■ **Problem requirements**
How do the lines read from the one holding "PANSAGE SOIN" through the last line of the listing? Set them down exactly, pictures omitted.
Information shown: Begin
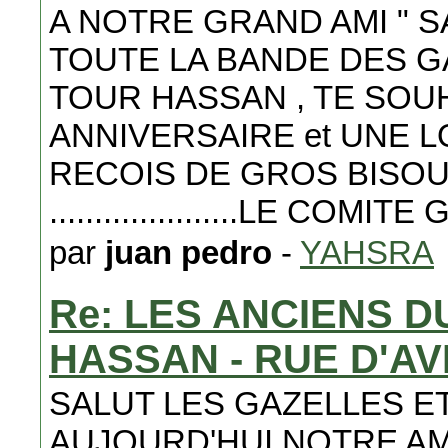
A NOTRE GRAND AMI " 
TOUTE LA BANDE DES GA
TOUR HASSAN , TE SOU
ANNIVERSAIRE et UNE L
RECOIS DE GROS BISOUS
.....................LE COMITE Gé
par
juan pedro
-
YAHSRA
Re: LES ANCIENS 
HASSAN - RUE D'A
SALUT LES GAZELLES E
AUJOURD'HUI NOTRE AM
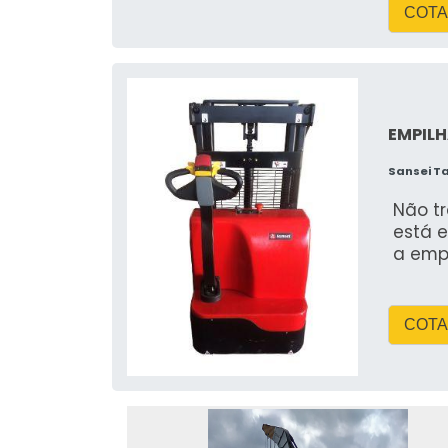
COTA
EMPILH
Sansei T
Não t
está e
a emp
COTA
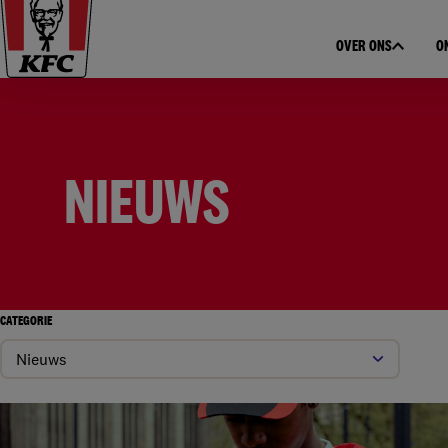
OVER ONS
O
NIEUWS
CATEGORIE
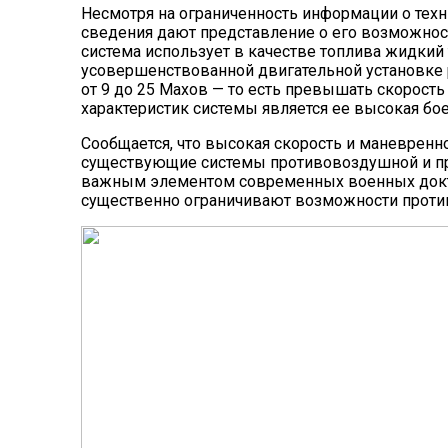
Несмотря на ограниченность информации о те
сведения дают представление о его возможнос
система использует в качестве топлива жидкий 
усовершенствованной двигательной установке 
от 9 до 25 Махов — то есть превышать скорость
характеристик системы является ее высокая бо
Сообщается, что высокая скорость и маневре
существующие системы противовоздушной и пр
важным элементом современных военных докт
существенно ограничивают возможности проти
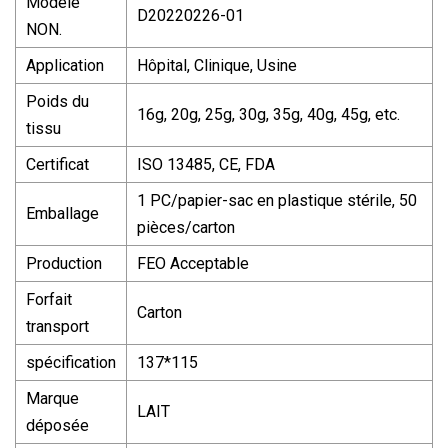
Modèle
D20220226-01
NON.
Application
Hôpital, Clinique, Usine
Poids du
16g, 20g, 25g, 30g, 35g, 40g, 45g, etc.
tissu
Certificat
ISO 13485, CE, FDA
1 PC/papier-sac en plastique stérile, 50
Emballage
pièces/carton
Production
FEO Acceptable
Forfait
Carton
transport
spécification
137*115
Marque
LAIT
déposée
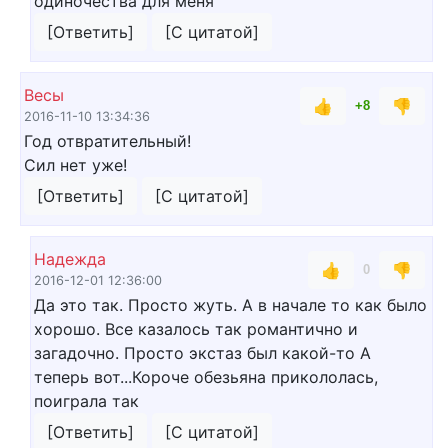
одиночества для меня
[Ответить]
[С цитатой]
Весы
👍
👎
+8
2016-11-10 13:34:36
Год отвратительный!
Сил нет уже!
[Ответить]
[С цитатой]
Надежда
👍
👎
0
2016-12-01 12:36:00
Да это так. Просто жуть. А в начале то как было
хорошо. Все казалось так романтично и
загадочно. Просто экстаз был какой-то А
теперь вот...Короче обезьяна прикололась,
поиграла так
[Ответить]
[С цитатой]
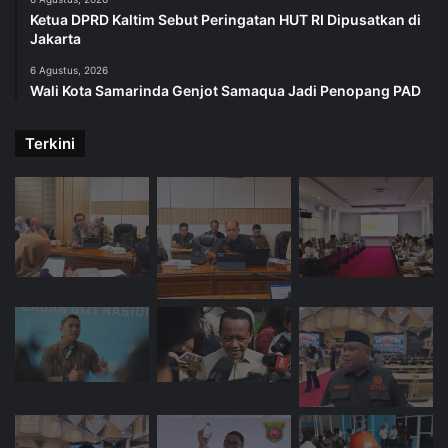
Ketua DPRD Kaltim Sebut Peringatan HUT RI Dipusatkan di
Jakarta
6 Agustus, 2026
Wali Kota Samarinda Genjot Samaqua Jadi Penopang PAD
Terkini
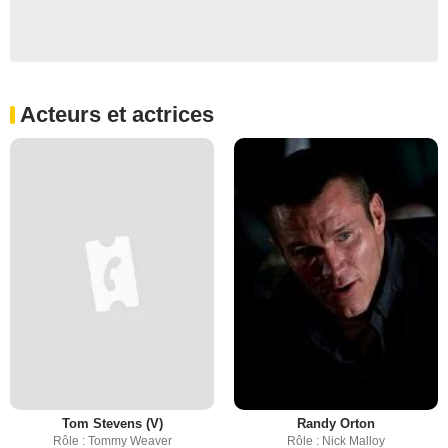
Acteurs et actrices
Tom Stevens (V)
Randy Orton
Rôle : Tommy Weaver
Rôle : Nick Malloy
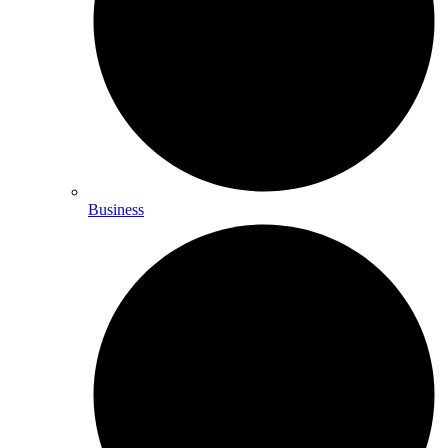
Business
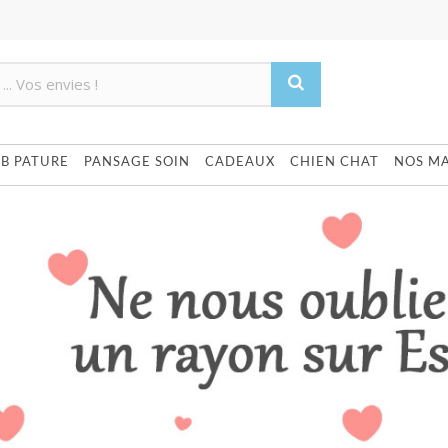
Produit supprimé du panier
Produit ajouté au panier
UB PATURE
PANSAGE SOIN
CADEAUX
CHIEN CHAT
NOS M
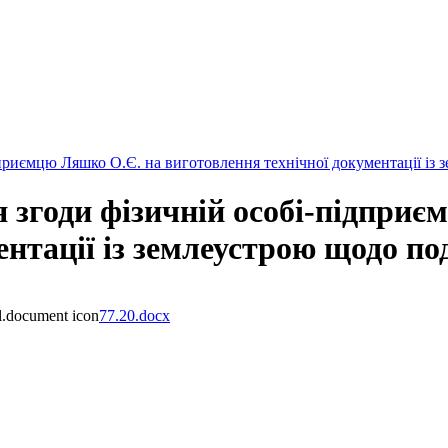
риємцю Ляшко О.Є. на виготовлення технічної документації із з
 згоди фізичній особі-підприє
нтації із землеустрою щодо по
77.20.docx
Information shown: End
■ **Answer box**
PANSAGE SOIN
CADEAUX
CHIEN CHAT
NOS M
риємцю Ляшко О.Є. на виготовлення технічної документації із з
 згоди фізичній особі-підприє
нтації із землеустрою щодо по
77.20.docx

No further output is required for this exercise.